O dom da felicidade

Houve uma ocasião em que da minha varanda se via

Uma paisagem que parecia ser feita de ilusão.

Próximo à varanda havia uns arbustos.

Era um período de seca, de solo endurecido,

Cujas plantas pareciam quase mortas.

Mas todo dia vinha um garoto com uma cuia, e, calado,

Ia jogando com os dedos água sobre arbustos.

Não se tratava de uma irrigação: era um tipo de borrifado cerimonial,

Para que os arbustos não se extinguissem.

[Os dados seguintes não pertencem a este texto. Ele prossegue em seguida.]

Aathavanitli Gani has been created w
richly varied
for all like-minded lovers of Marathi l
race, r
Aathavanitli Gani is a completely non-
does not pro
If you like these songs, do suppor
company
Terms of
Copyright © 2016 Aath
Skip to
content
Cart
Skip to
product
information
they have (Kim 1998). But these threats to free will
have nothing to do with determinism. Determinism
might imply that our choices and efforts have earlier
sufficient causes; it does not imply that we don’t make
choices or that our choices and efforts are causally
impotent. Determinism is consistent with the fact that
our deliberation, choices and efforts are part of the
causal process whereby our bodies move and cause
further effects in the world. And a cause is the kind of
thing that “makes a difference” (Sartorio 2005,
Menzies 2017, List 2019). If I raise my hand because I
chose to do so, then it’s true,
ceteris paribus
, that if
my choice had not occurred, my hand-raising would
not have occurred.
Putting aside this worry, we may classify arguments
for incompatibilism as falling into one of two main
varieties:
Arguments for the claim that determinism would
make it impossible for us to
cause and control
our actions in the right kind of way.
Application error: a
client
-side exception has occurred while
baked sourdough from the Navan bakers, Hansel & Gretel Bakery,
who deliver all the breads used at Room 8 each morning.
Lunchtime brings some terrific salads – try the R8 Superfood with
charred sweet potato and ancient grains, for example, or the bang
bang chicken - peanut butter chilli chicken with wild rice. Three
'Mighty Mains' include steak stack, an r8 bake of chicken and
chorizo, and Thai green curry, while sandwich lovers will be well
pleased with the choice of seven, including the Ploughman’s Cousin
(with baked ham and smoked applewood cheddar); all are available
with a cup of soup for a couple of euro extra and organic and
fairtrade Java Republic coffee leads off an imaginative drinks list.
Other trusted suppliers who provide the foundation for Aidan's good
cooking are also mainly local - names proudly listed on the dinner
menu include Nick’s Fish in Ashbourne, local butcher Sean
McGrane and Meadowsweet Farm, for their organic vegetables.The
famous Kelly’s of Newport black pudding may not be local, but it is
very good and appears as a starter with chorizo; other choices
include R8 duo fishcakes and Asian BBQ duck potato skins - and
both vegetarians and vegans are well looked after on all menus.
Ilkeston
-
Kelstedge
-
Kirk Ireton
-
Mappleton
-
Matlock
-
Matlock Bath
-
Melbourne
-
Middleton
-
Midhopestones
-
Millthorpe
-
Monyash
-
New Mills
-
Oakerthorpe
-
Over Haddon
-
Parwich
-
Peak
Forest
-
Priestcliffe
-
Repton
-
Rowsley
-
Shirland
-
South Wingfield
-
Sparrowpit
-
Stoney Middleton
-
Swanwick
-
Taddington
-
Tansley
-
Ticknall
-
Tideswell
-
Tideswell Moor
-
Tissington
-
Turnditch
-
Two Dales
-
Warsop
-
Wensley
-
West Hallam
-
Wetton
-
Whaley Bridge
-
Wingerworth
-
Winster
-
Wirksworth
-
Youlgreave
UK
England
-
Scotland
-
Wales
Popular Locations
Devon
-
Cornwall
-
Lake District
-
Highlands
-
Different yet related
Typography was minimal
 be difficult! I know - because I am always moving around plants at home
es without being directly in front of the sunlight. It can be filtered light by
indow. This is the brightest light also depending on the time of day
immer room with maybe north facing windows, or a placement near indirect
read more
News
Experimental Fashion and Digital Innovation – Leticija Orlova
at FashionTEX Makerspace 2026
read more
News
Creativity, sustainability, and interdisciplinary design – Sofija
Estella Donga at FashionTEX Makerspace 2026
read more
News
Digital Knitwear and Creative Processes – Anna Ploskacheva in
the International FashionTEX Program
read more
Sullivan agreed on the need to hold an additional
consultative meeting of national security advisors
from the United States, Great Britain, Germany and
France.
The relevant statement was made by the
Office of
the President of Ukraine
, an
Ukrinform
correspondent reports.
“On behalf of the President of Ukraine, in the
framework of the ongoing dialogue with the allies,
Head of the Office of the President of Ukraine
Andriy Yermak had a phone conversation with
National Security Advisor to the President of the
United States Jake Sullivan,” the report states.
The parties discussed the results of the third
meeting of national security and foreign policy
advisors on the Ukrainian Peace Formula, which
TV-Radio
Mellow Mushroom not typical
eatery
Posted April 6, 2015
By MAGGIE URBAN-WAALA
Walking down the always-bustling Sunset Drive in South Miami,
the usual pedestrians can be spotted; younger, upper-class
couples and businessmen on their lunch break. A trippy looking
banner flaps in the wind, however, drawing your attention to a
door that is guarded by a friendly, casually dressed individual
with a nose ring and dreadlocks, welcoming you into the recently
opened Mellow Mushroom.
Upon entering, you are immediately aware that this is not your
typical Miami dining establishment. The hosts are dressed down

E eu observava os arbustos, as pessoas, o chuviscos

Que caíam dos dedos daquele menino

E eu me sentia repleto de felicidade.

Às vezes chego na varanda e vejo os arbustos

Abrindo-se em flores.

Às vezes vejo nuvens compactas encobrindo o céu

Crianças felizes dirigindo-se à escola.

Pardais, um a um, que pulam de uma árvore para a outra.

Gato que pisca os olhos, imaginando, num só bote,

Surpreender os pardais, raias-manteiga coloridas,

Em pares, assim como cogitadas no espelho da atmosfera.

Ouço, às vezes, um galo que no terreiro canta.

Vejo, às vezes, um avião que nas alturas passa.

A mim, tudo me parece perfeito, no lugar certo,

Cumprindo sua missão. E eu me sinto cheio de felicidade.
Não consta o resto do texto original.